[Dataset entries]
────────────────────────────────────────

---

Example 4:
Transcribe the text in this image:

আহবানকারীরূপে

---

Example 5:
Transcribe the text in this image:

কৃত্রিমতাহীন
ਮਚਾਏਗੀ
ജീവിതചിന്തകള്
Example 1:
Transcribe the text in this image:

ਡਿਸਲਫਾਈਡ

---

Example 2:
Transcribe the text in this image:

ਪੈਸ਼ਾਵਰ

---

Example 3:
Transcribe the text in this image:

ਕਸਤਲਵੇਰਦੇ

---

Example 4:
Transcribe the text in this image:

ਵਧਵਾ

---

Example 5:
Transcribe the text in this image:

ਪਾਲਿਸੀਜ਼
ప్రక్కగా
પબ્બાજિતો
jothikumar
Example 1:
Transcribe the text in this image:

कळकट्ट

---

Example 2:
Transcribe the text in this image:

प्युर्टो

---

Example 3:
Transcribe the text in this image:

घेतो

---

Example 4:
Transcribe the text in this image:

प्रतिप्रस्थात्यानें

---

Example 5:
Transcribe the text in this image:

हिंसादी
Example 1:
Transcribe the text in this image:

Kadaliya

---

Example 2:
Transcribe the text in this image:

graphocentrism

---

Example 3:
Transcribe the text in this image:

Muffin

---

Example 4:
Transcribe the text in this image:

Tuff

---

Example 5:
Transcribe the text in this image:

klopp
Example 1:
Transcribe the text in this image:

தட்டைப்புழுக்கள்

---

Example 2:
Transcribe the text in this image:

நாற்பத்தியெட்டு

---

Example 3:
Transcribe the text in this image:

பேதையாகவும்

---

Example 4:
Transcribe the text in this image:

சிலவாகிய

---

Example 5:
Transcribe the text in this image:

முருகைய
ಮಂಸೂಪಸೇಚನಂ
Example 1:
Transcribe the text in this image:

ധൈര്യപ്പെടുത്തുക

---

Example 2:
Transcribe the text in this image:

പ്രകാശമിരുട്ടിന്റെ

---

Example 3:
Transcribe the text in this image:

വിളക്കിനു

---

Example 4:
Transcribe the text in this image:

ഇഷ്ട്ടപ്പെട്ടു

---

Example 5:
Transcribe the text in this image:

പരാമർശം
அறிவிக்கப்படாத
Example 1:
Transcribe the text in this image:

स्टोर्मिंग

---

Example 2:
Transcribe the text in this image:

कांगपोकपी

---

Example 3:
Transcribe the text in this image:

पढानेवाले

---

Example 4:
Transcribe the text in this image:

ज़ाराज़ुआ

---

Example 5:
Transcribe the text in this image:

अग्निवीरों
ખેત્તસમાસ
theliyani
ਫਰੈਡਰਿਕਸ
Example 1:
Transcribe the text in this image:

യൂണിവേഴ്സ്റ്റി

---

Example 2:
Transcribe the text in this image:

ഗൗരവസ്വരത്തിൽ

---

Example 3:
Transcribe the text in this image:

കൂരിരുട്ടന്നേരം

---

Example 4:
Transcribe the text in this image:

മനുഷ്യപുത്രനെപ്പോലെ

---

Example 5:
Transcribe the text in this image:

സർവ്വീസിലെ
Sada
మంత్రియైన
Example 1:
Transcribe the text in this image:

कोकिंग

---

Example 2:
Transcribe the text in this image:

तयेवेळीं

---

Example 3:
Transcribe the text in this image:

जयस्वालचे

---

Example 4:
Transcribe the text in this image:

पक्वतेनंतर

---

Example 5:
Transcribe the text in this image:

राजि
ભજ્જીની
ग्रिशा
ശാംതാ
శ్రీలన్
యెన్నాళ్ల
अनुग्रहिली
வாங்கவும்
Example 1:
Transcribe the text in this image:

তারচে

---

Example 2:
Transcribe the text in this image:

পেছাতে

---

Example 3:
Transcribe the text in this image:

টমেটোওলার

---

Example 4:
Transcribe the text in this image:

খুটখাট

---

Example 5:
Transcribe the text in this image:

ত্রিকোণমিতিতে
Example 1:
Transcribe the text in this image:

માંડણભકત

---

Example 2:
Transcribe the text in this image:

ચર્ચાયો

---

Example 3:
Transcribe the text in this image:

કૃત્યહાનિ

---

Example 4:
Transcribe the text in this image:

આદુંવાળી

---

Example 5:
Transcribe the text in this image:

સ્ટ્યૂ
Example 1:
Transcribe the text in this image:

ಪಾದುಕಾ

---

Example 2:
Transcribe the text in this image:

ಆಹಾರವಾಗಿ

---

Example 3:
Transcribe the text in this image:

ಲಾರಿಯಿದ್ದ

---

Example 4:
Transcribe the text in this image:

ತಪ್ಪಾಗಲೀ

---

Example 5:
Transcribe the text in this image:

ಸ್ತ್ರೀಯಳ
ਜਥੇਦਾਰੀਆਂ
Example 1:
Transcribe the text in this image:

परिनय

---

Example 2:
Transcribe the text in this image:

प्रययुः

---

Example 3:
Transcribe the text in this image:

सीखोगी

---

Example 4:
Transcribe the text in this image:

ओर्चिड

────────────────────────────────────────

Edit the records above by swapping each "Transcribe" for "Write out" and leaving everything else as it is.

Solution below:
---

Example 4:
Write out the text in this image:

আহবানকারীরূপে

---

Example 5:
Write out the text in this image:

কৃত্রিমতাহীন
ਮਚਾਏਗੀ
ജീവിതചിന്തകള്
Example 1:
Write out the text in this image:

ਡਿਸਲਫਾਈਡ

---

Example 2:
Write out the text in this image:

ਪੈਸ਼ਾਵਰ

---

Example 3:
Write out the text in this image:

ਕਸਤਲਵੇਰਦੇ

---

Example 4:
Write out the text in this image:

ਵਧਵਾ

---

Example 5:
Write out the text in this image:

ਪਾਲਿਸੀਜ਼
ప్రక్కగా
પબ્બાજિતો
jothikumar
Example 1:
Write out the text in this image:

कळकट्ट

---

Example 2:
Write out the text in this image:

प्युर्टो

---

Example 3:
Write out the text in this image:

घेतो

---

Example 4:
Write out the text in this image:

प्रतिप्रस्थात्यानें

---

Example 5:
Write out the text in this image:

हिंसादी
Example 1:
Write out the text in this image:

Kadaliya

---

Example 2:
Write out the text in this image:

graphocentrism

---

Example 3:
Write out the text in this image:

Muffin

---

Example 4:
Write out the text in this image:

Tuff

---

Example 5:
Write out the text in this image:

klopp
Example 1:
Write out the text in this image:

தட்டைப்புழுக்கள்

---

Example 2:
Write out the text in this image:

நாற்பத்தியெட்டு

---

Example 3:
Write out the text in this image:

பேதையாகவும்

---

Example 4:
Write out the text in this image:

சிலவாகிய

---

Example 5:
Write out the text in this image:

முருகைய
ಮಂಸೂಪಸೇಚನಂ
Example 1:
Write out the text in this image:

ധൈര്യപ്പെടുത്തുക

---

Example 2:
Write out the text in this image:

പ്രകാശമിരുട്ടിന്റെ

---

Example 3:
Write out the text in this image:

വിളക്കിനു

---

Example 4:
Write out the text in this image:

ഇഷ്ട്ടപ്പെട്ടു

---

Example 5:
Write out the text in this image:

പരാമർശം
அறிவிக்கப்படாத
Example 1:
Write out the text in this image:

स्टोर्मिंग

---

Example 2:
Write out the text in this image:

कांगपोकपी

---

Example 3:
Write out the text in this image:

पढानेवाले

---

Example 4:
Write out the text in this image:

ज़ाराज़ुआ

---

Example 5:
Write out the text in this image:

अग्निवीरों
ખેત્તસમાસ
theliyani
ਫਰੈਡਰਿਕਸ
Example 1:
Write out the text in this image:

യൂണിവേഴ്സ്റ്റി

---

Example 2:
Write out the text in this image:

ഗൗരവസ്വരത്തിൽ

---

Example 3:
Write out the text in this image:

കൂരിരുട്ടന്നേരം

---

Example 4:
Write out the text in this image:

മനുഷ്യപുത്രനെപ്പോലെ

---

Example 5:
Write out the text in this image:

സർവ്വീസിലെ
Sada
మంత్రియైన
Example 1:
Write out the text in this image:

कोकिंग

---

Example 2:
Write out the text in this image:

तयेवेळीं

---

Example 3:
Write out the text in this image:

जयस्वालचे

---

Example 4:
Write out the text in this image:

पक्वतेनंतर

---

Example 5:
Write out the text in this image:

राजि
ભજ્જીની
ग्रिशा
ശാംതാ
శ్రీలన్
యెన్నాళ్ల
अनुग्रहिली
வாங்கவும்
Example 1:
Write out the text in this image:

তারচে

---

Example 2:
Write out the text in this image:

পেছাতে

---

Example 3:
Write out the text in this image:

টমেটোওলার

---

Example 4:
Write out the text in this image:

খুটখাট

---

Example 5:
Write out the text in this image:

ত্রিকোণমিতিতে
Example 1:
Write out the text in this image:

માંડણભકત

---

Example 2:
Write out the text in this image:

ચર્ચાયો

---

Example 3:
Write out the text in this image:

કૃત્યહાનિ

---

Example 4:
Write out the text in this image:

આદુંવાળી

---

Example 5:
Write out the text in this image:

સ્ટ્યૂ
Example 1:
Write out the text in this image:

ಪಾದುಕಾ

---

Example 2:
Write out the text in this image:

ಆಹಾರವಾಗಿ

---

Example 3:
Write out the text in this image:

ಲಾರಿಯಿದ್ದ

---

Example 4:
Write out the text in this image:

ತಪ್ಪಾಗಲೀ

---

Example 5:
Write out the text in this image:

ಸ್ತ್ರೀಯಳ
ਜਥੇਦਾਰੀਆਂ
Example 1:
Write out the text in this image:

परिनय

---

Example 2:
Write out the text in this image:

प्रययुः

---

Example 3:
Write out the text in this image:

सीखोगी

---

Example 4:
Write out the text in this image:

ओर्चिड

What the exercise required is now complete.